§ **Directions**:
1 - Transcribe the portion of the satellite launch report that starts at "As a Japanese" and ends at "across oceans–and snow.".
2 - Render this sentence from the satellite launch report in Spanish: "Focusing on precipitation is a lot more than a dry scientific experiment."

§ **Text passage**:
▬▬▬▬▬▬▬▬▬▬
Alex DeMetrick reports a satellite built in Maryland blasted off for orbit Thursday afternoon.
As a Japanese rocket lifted off with a payload built in Maryland, nerves go along for the ride–especially when you’ve put in the past decade working on it.
“It’s anxious, but it’s actually really exciting,” said Walt Petersen, Goddard Space Flight Center. “It’s really amazing to see something come to fruition like this.”
That something is the Global Precipitation Measurement Observatory, or GPM. Built at the Goddard Space Flight Center in Maryland, it has instruments so advanced it will see…
“How large the rain particles are and how fast it’s raining,” a researcher said.
GPM will also act as the nerve center for a constellation of other weather satellites already in orbit, giving forecasters on the ground a global picture of wet weather every three hours.
For the first time, it will follow rain across oceans–and snow.
“We’re also able to detect falling snow,” said Gail Skofranick-Jackson, Goddard Space Flight Center. “It’s the first time a satellite mission has been designed specifically to measure falling snow.”
That will help fine-tune forecasts for the kind of winter we’ve been having, and the kind they haven’t had out west.
“And that’s very important, especially in mid and high latitudes, where snowfall can make up a significant portion of fresh water resources that people need to live,” Petersen said.
Focusing on precipitation is a lot more than a dry scientific experiment.
“All seven billion of us on this planet need the fresh water that comes from precipitation to survive. All seven billion of us,” said Petersen.
While not an every day event, NASA has teamed with the Japanese Space Agency in the past to carry an American payload into orbit.
▬▬▬▬▬▬▬▬▬▬
(Dataset entries)

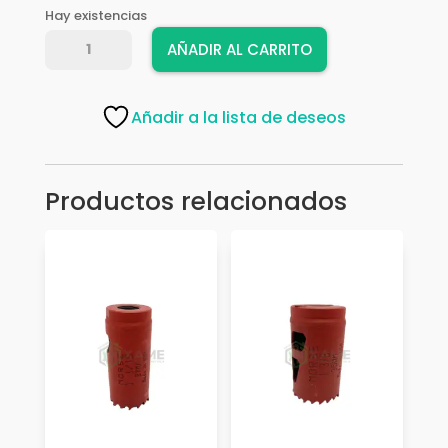
Hay existencias
SIERRA
AÑADIR AL CARRITO
COPA
FICHET
2
Añadir a la lista de deseos
3/8
60MM-
BOY-
Productos relacionados
7060
cantidad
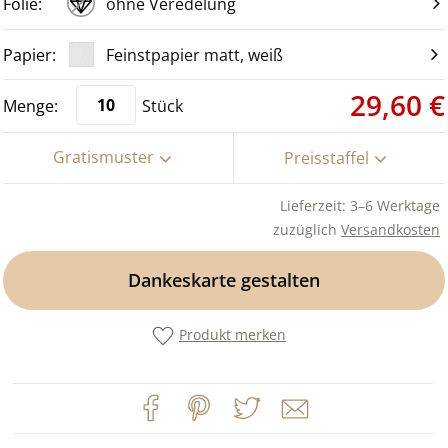
ohne Veredelung
Feinstpapier matt, weiß
29,60 €
Stück
Gratismuster
Preisstaffel
Lieferzeit: 3–6 Werktage
zuzüglich
Versandkosten
Dankeskarte gestalten
Produkt merken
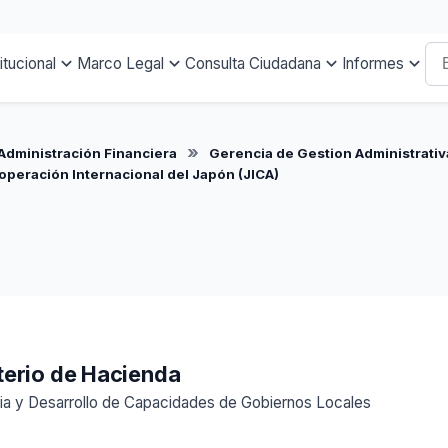
titucional
Marco Legal
Consulta Ciudadana
Informes
Administración Financiera
Gerencia de Gestion Administrativ
peración Internacional del Japón (JICA)
sterio de Hacienda
cia y Desarrollo de Capacidades de Gobiernos Locales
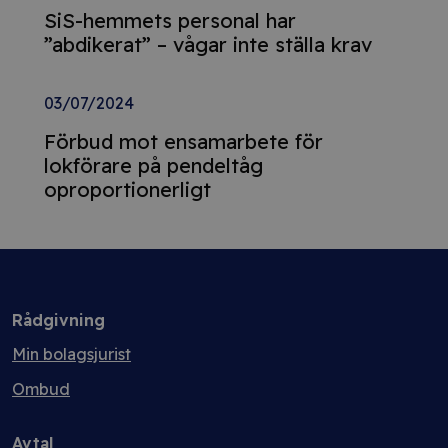
SiS-hemmets personal har
”abdikerat” – vågar inte ställa krav
03/07/2024
Förbud mot ensamarbete för
lokförare på pendeltåg
oproportionerligt
Rådgivning
Min bolagsjurist
Ombud
Avtal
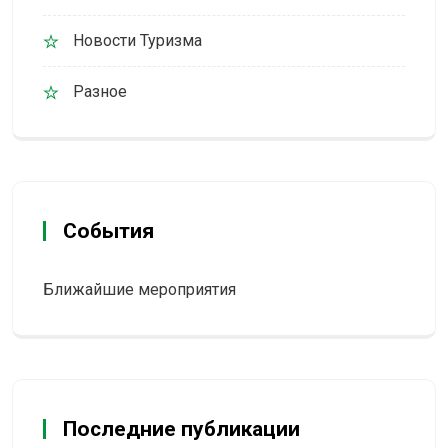
Новости Туризма
Разное
События
Ближайшие мероприятия
Последние публикации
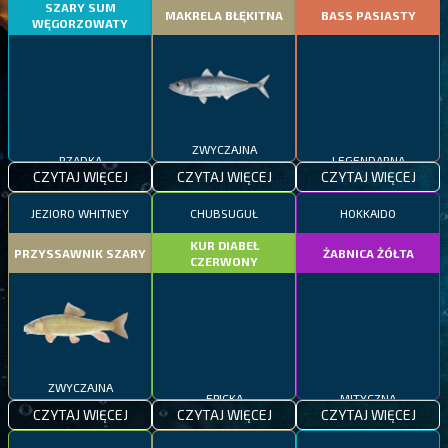
SZARY SUM
MAKRELA BŁĘKITNA
BASS PASIASTY
WĘGORZOWATY
ZWYCZAJNA
RZADKA
LEGENDARNA
CZYTAJ WIĘCEJ
CZYTAJ WIĘCEJ
CZYTAJ WIĘCEJ
JEZIORO WHITNEY
CHUBSUGUŁ
HOKKAIDO
KUR DIABEŁ
PRZYSSAWNIK SZARY
ŻABNICA ŻÓŁTA
CZERWONY
ZWYCZAJNA
EPICKA
MITYCZNA
CZYTAJ WIĘCEJ
CZYTAJ WIĘCEJ
CZYTAJ WIĘCEJ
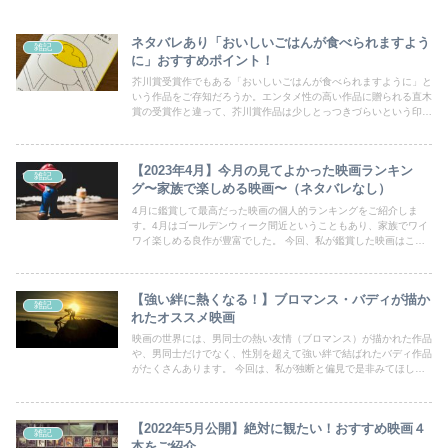
ネタバレあり「おいしいごはんが食べられますよう
雑記
に」おすすめポイント！
芥川賞受賞作でもある「おいしいごはんが食べられますように」と
いう作品をご存知だろうか。エンタメ性の高い作品に贈られる直木
賞の受賞作と違って、芥川賞作品は少しとっつきづらいという印象
を持っている方もいるかもしれない。しかし、本作は比較的短い小
説となっているので、普段本を読まないという人でもサクッと読め
てしまう手軽さがある。 また、内容は誰もが経験したことがある
【2023年4月】今月の見てよかった映画ランキン
ような職場のモヤモヤ、誰もが会ったことのあるあんな人、こんな
雑記
人に対する色々を綺麗に言語化してくれている誰もが共感すること
グ〜家族で楽しめる映画〜（ネタバレなし）
間違いない作品なのだ。
4月に鑑賞して最高だった映画の個人的ランキングをご紹介しま
す。4月はゴールデンウィーク間近ということもあり、家族でワイ
ワイ楽しめる良作が豊富でした。 今回、私が鑑賞した映画はこち
らです。
【強い絆に熱くなる！】ブロマンス・バディが描か
雑記
れたオススメ映画
映画の世界には、男同士の熱い友情（ブロマンス）が描かれた作品
や、男同士だけでなく、性別を超えて強い絆で結ばれたバディ作品
がたくさんあります。 今回は、私が独断と偏見で是非みてほしい
オススメのブロマンス・バディ作品をご紹介します。
【2022年5月公開】絶対に観たい！おすすめ映画４
雑記
本をご紹介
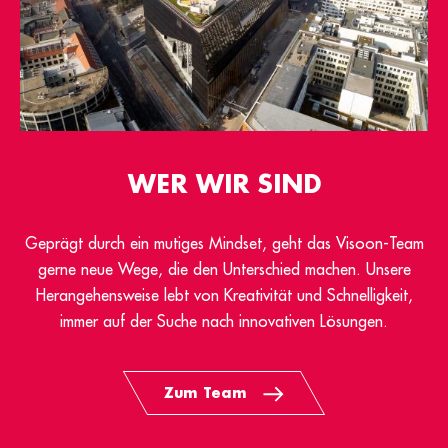
WER WIR SIND
Geprägt durch ein mutiges Mindset, geht das Visoon-Team
gerne neue Wege, die den Unterschied machen. Unsere
Herangehensweise lebt von Kreativität und Schnelligkeit,
immer auf der Suche nach innovativen Lösungen.
Zum Team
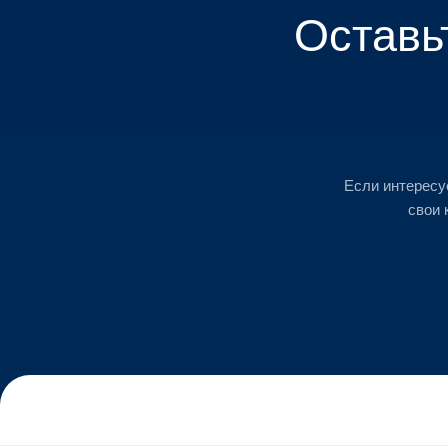
Оставь
Если интересу
свои 
ВКонтакте
Telegram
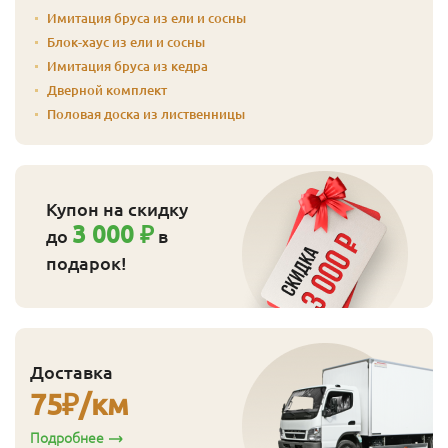
Имитация бруса из ели и сосны
Блок-хаус из ели и сосны
Имитация бруса из кедра
Дверной комплект
Половая доска из лиственницы
Купон на скидку
3 000 ₽
до
в
подарок!
Доставка
75
₽/км
Подробнее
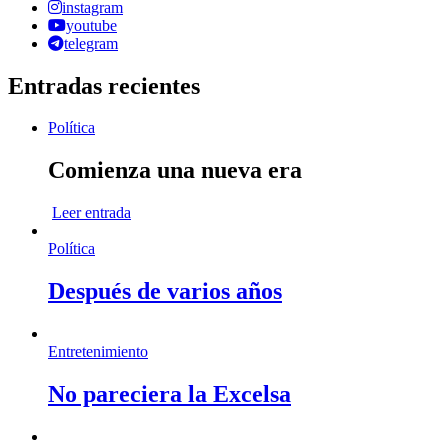
instagram
youtube
telegram
Entradas recientes
Política
Comienza una nueva era
Leer entrada
Política
Después de varios años
Entretenimiento
No pareciera la Excelsa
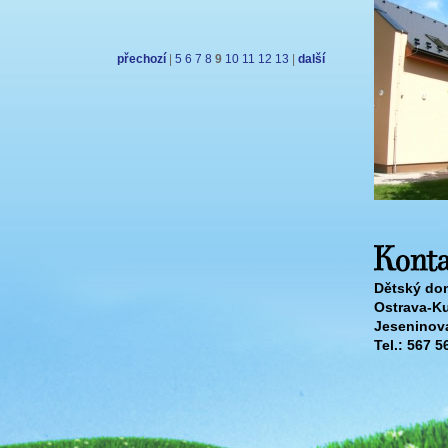
přechozí
|
5
6
7
8
9
10
11
12
13
|
další
Dětský dom
Ostrava-K
Jeseninova
Tel.: 567 5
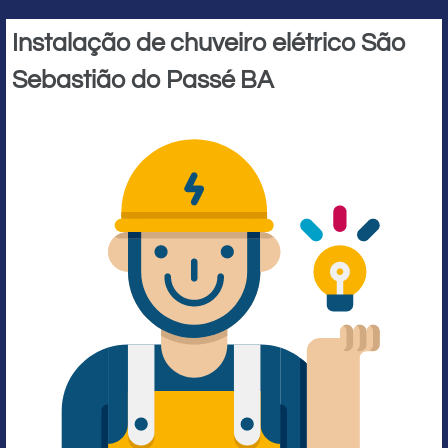
Instalação de chuveiro elétrico São
Sebastião do Passé BA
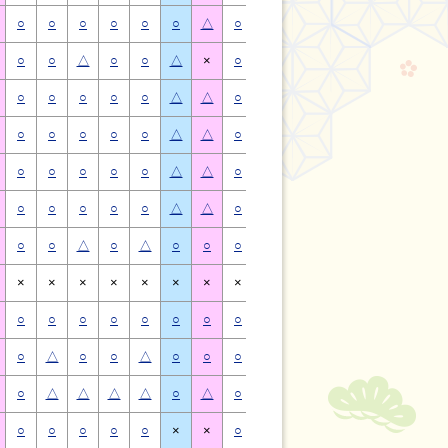
○
○
○
○
○
○
△
○
○
○
○
○
○
△
○
○
△
○
○
△
×
○
○
△
○
○
△
×
○
○
○
○
○
△
△
○
○
○
○
○
△
△
○
○
○
○
○
△
△
○
○
○
○
○
△
△
○
○
○
○
○
△
△
○
○
○
○
○
△
△
○
○
○
○
○
△
△
○
○
○
○
○
△
△
○
○
△
○
△
○
○
○
○
△
○
△
○
○
×
×
×
×
×
×
×
×
×
×
×
×
×
×
○
○
○
○
○
○
○
○
○
○
○
○
○
○
○
△
○
○
△
○
○
○
△
○
○
△
○
○
○
△
△
△
△
○
△
○
△
△
△
△
○
△
○
○
○
○
○
×
×
○
○
○
○
○
×
×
▬▬▬▬▬▬▬▬▬▬
§ **Results of the tasks**:
1 -
As a Japanese rocket lifted off with a payload built in Maryland, nerves go along for the ride–especially when you’ve put in the past decade working on it.
“It’s anxious, but it’s actually really exciting,” said Walt Petersen, Goddard Space Flight Center. “It’s really amazing to see something come to fruition like this.”
That something is the Global Precipitation Measurement Observatory, or GPM. Built at the Goddard Space Flight Center in Maryland, it has instruments so advanced it will see…
“How large the rain particles are and how fast it’s raining,” a researcher said.
GPM will also act as the nerve center for a constellation of other weather satellites already in orbit, giving forecasters on the ground a global picture of wet weather every three hours.
For the first time, it will follow rain across oceans–and snow.

2 - Centrarse en las precipitaciones es mucho más que un árido experimento científico.